Given records
---+---

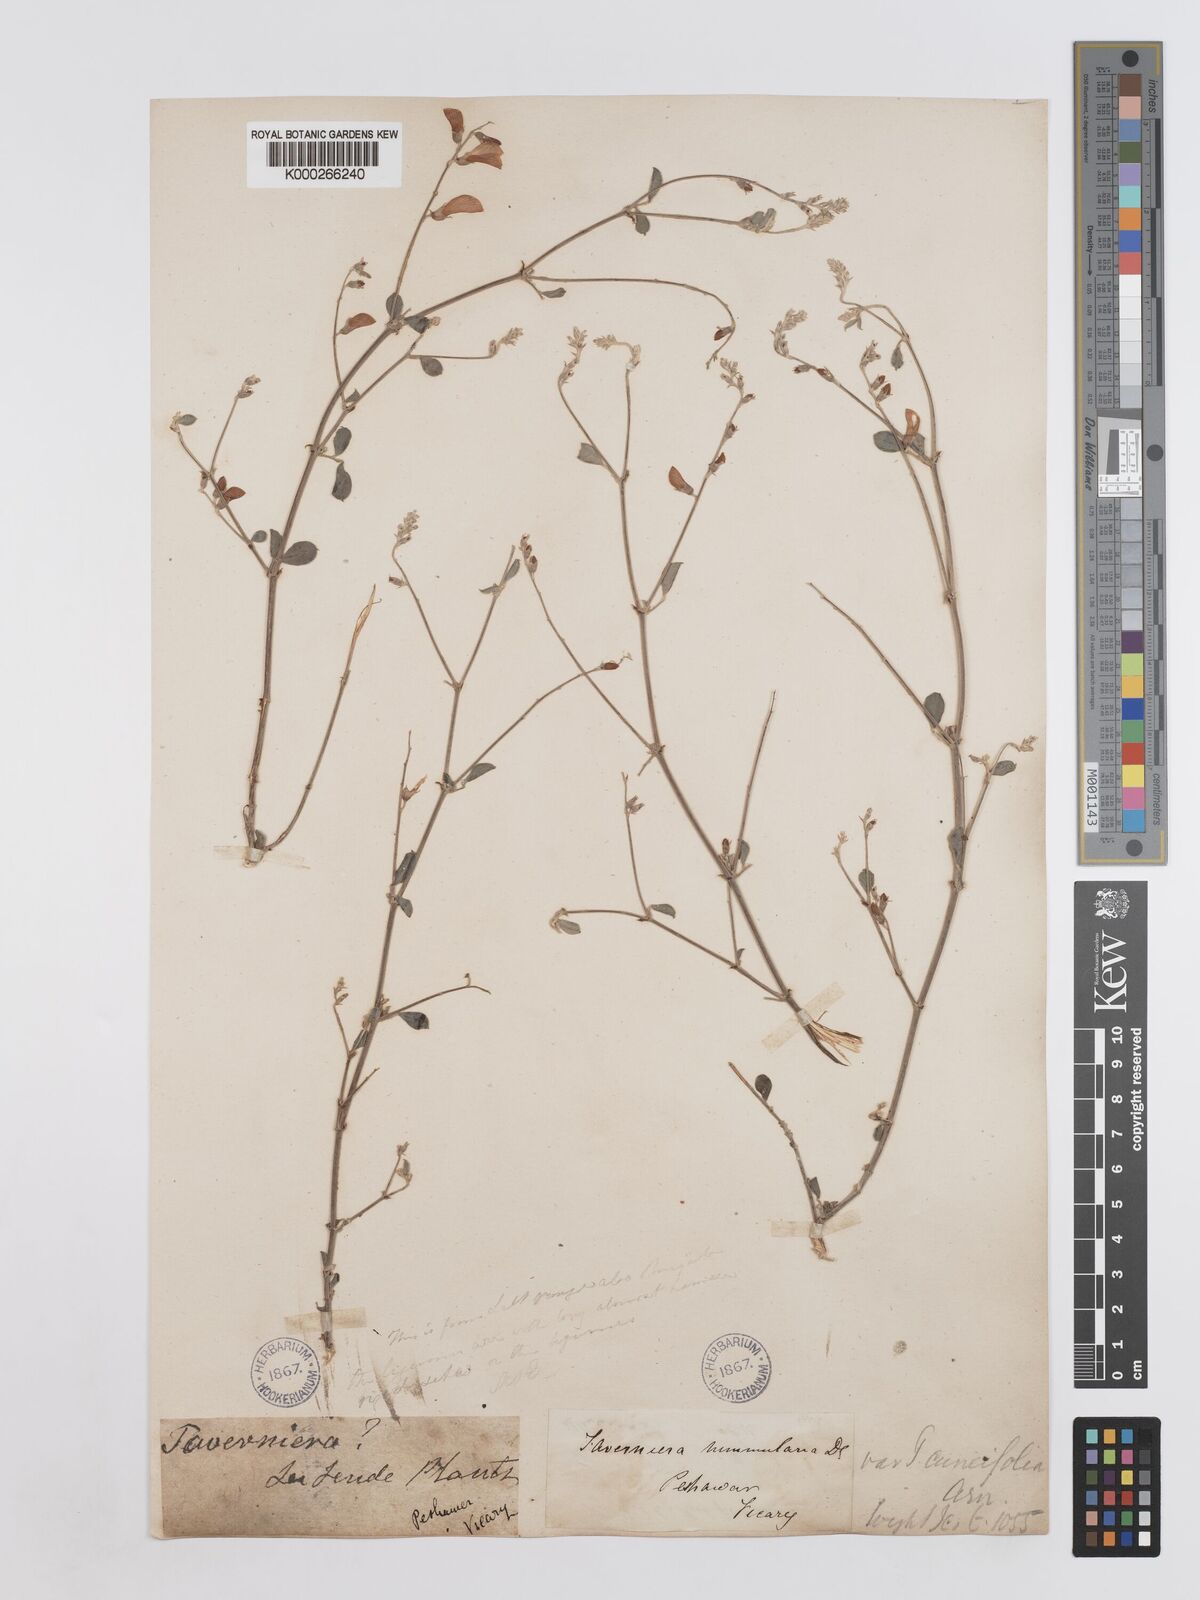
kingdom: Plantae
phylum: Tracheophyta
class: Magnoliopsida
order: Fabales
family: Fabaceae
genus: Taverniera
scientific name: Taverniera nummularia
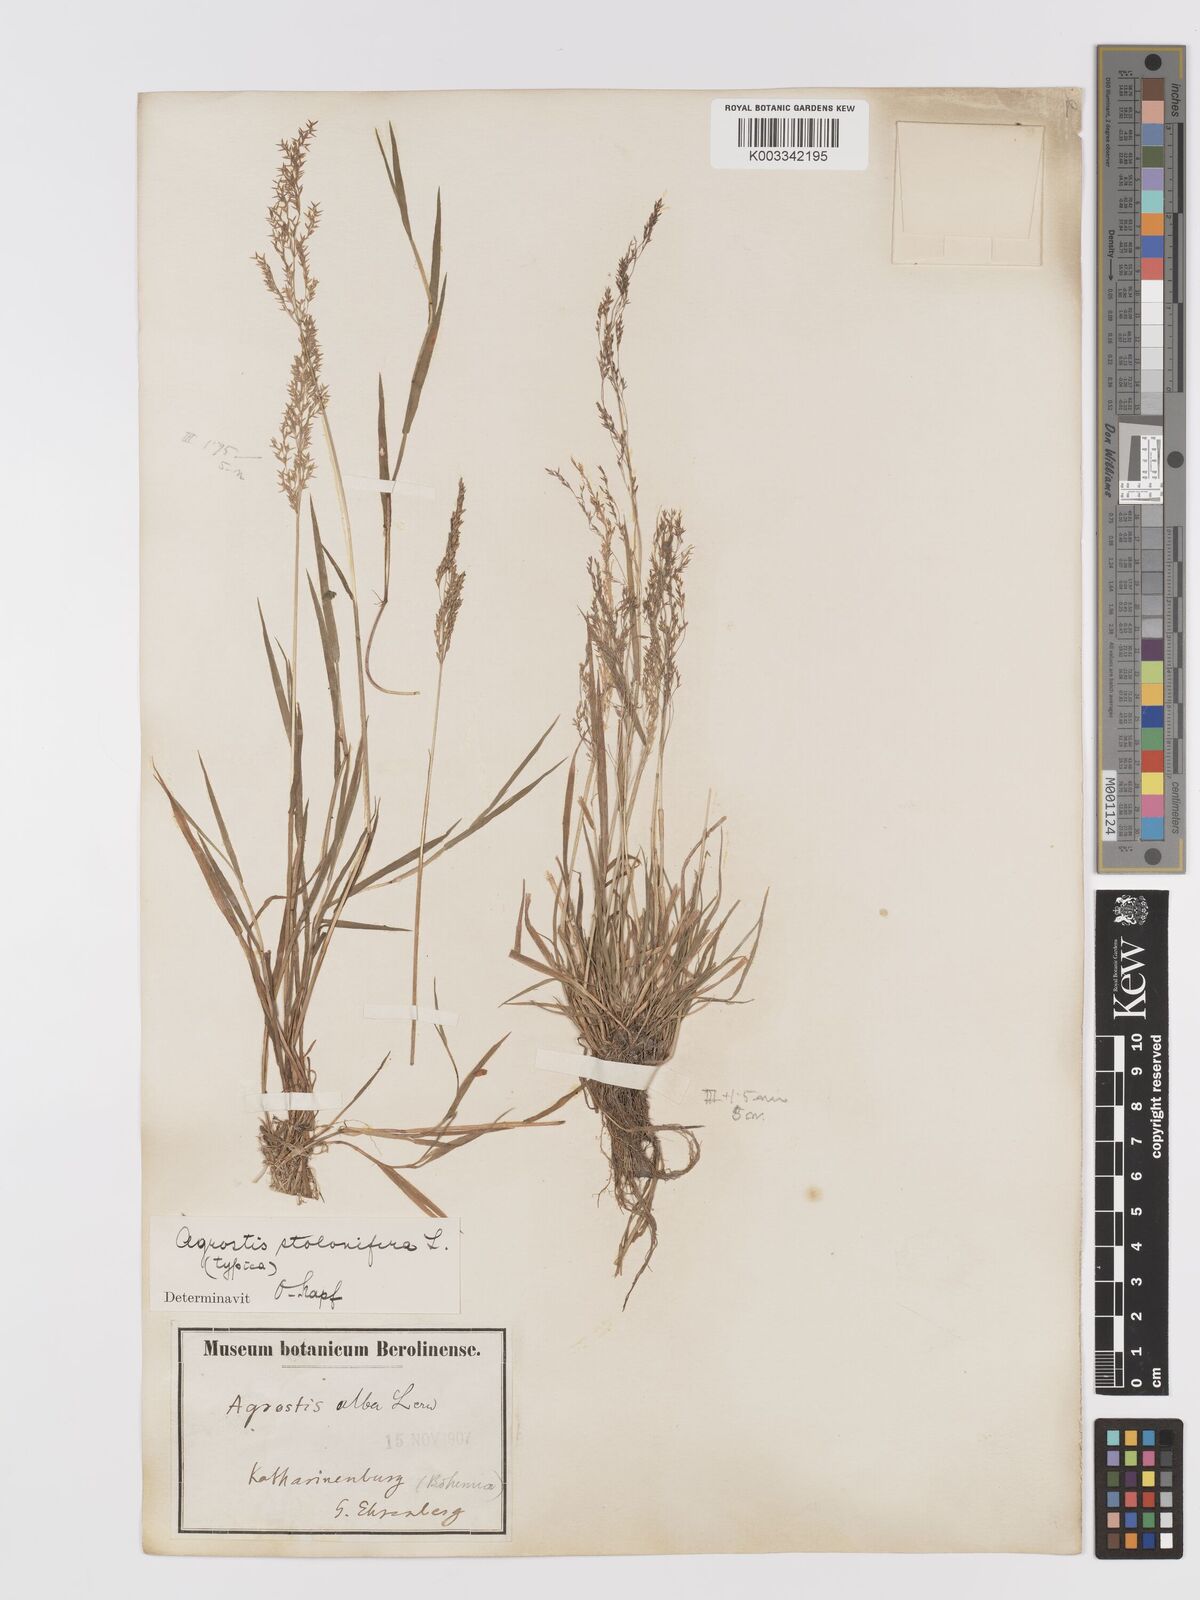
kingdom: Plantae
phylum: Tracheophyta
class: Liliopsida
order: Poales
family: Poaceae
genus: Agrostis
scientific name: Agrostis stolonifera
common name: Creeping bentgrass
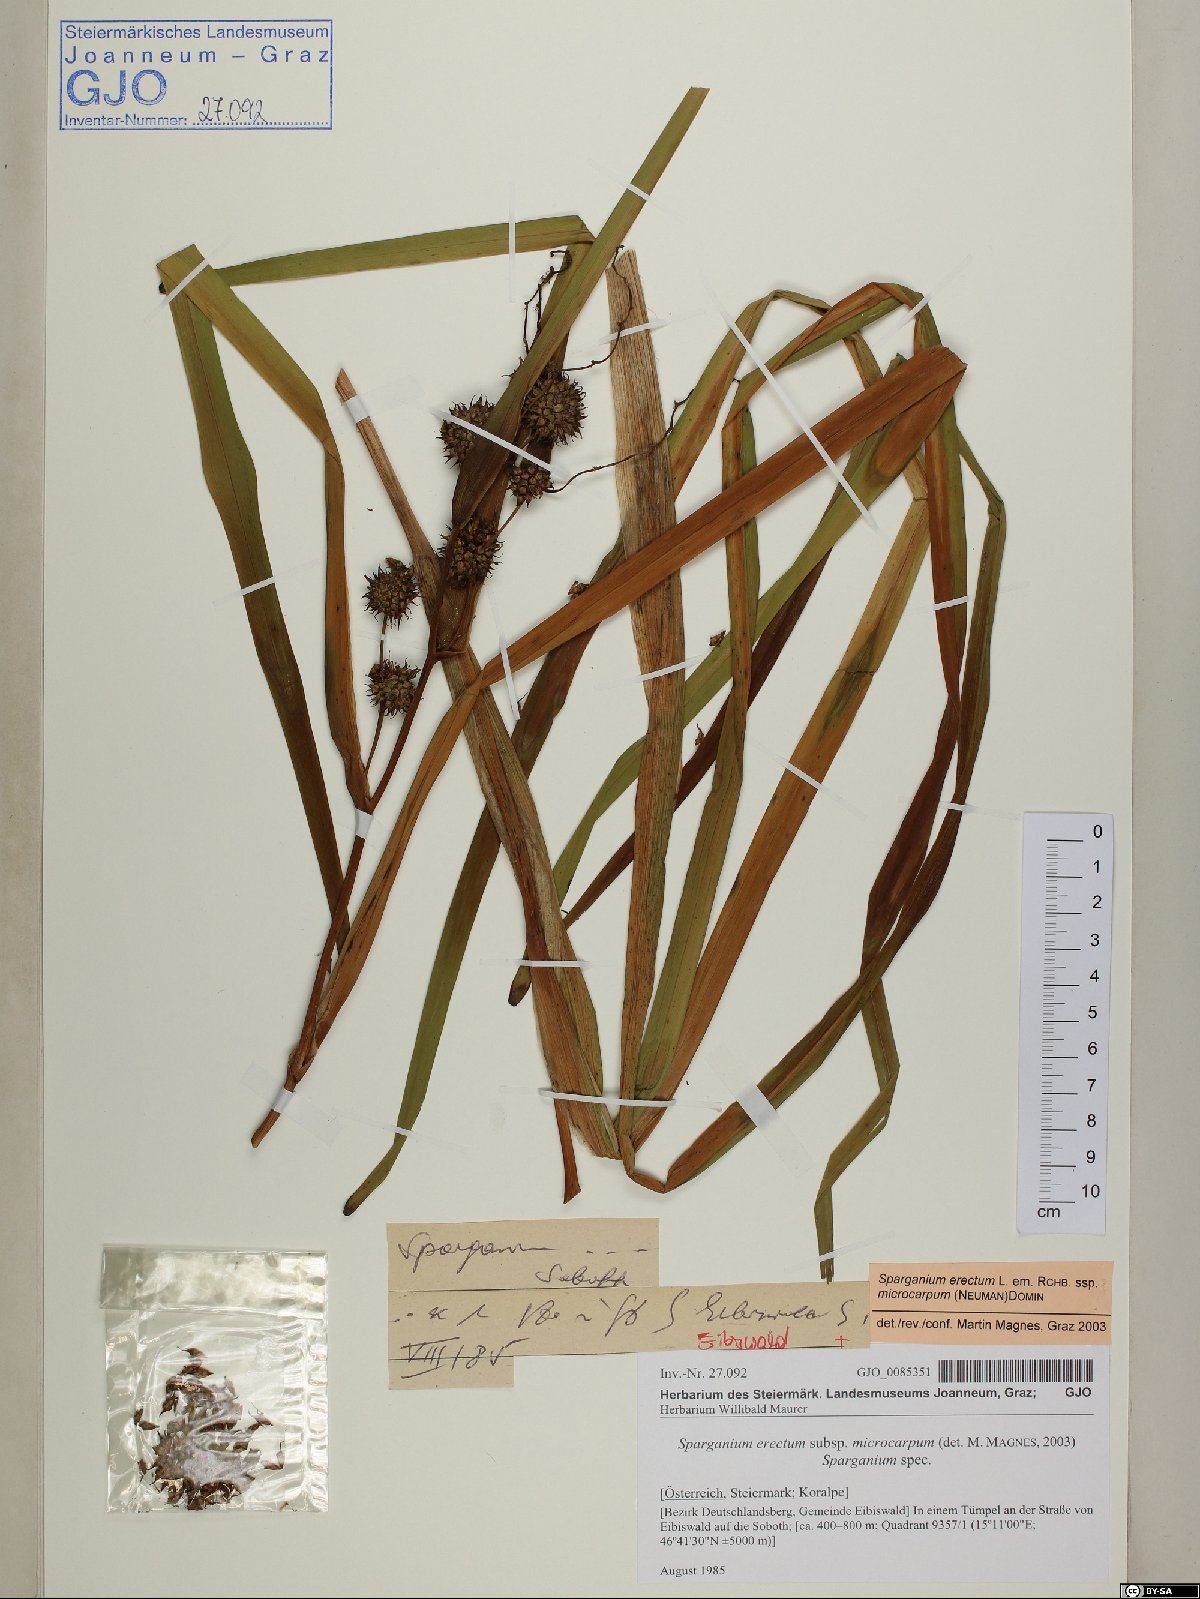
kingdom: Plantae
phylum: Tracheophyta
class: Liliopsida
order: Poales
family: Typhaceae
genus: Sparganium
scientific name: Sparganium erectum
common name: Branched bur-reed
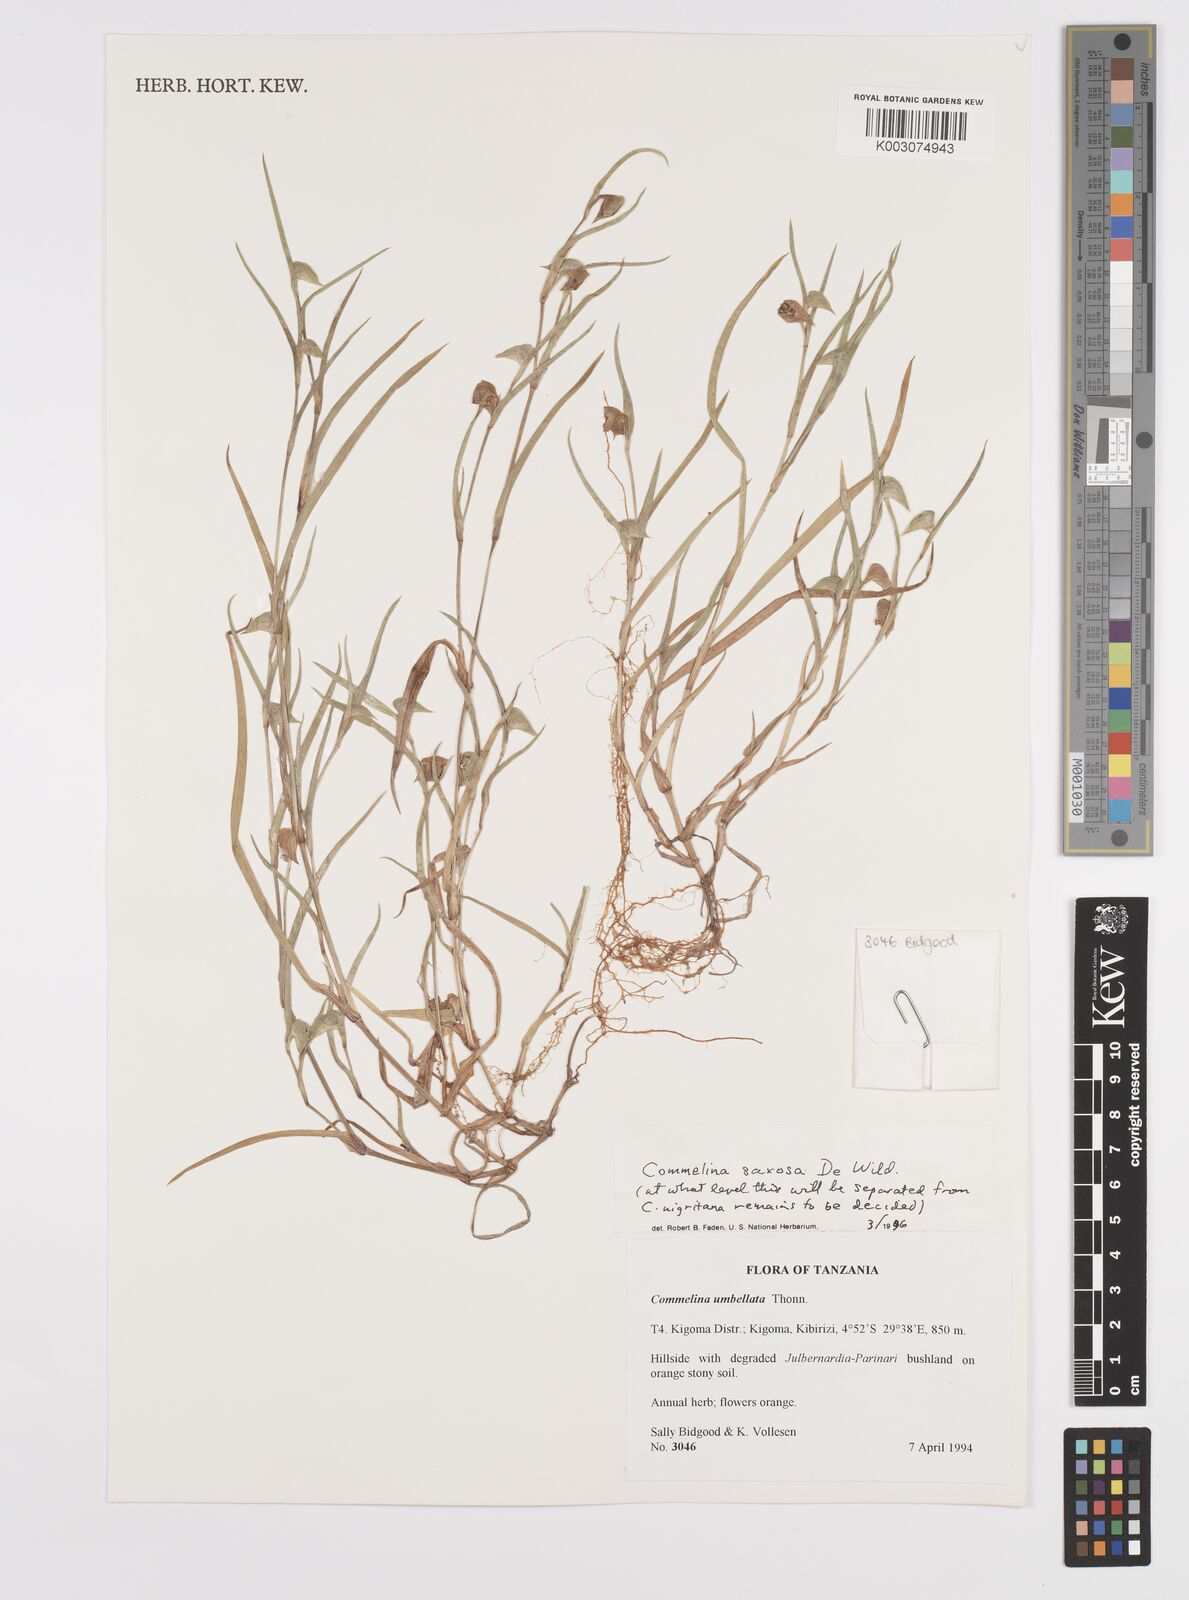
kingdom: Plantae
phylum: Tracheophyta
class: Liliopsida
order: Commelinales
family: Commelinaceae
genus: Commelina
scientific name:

---+---

Problem to solve
Turn the lines of the data above into a Markdown table with the columns Row and Line, numbering each line and skipping blank ones. Leave the pictures out.

Correct response
| Row | Line |
|---|---|
| 1 | kingdom: Plantae |
| 2 | phylum: Tracheophyta |
| 3 | class: Magnoliopsida |
| 4 | order: Fabales |
| 5 | family: Fabaceae |
| 6 | genus: Taverniera |
| 7 | scientific name: Taverniera nummularia |
| 8 | kingdom: Plantae |
| 9 | phylum: Tracheophyta |
| 10 | class: Liliopsida |
| 11 | order: Poales |
| 12 | family: Poaceae |
| 13 | genus: Agrostis |
| 14 | scientific name: Agrostis stolonifera |
| 15 | common name: Creeping bentgrass |
| 16 | kingdom: Plantae |
| 17 | phylum: Tracheophyta |
| 18 | class: Liliopsida |
| 19 | order: Poales |
| 20 | family: Typhaceae |
| 21 | genus: Sparganium |
| 22 | scientific name: Sparganium erectum |
| 23 | common name: Branched bur-reed |
| 24 | kingdom: Plantae |
| 25 | phylum: Tracheophyta |
| 26 | class: Liliopsida |
| 27 | order: Commelinales |
| 28 | family: Commelinaceae |
| 29 | genus: Commelina |
| 30 | scientific name: |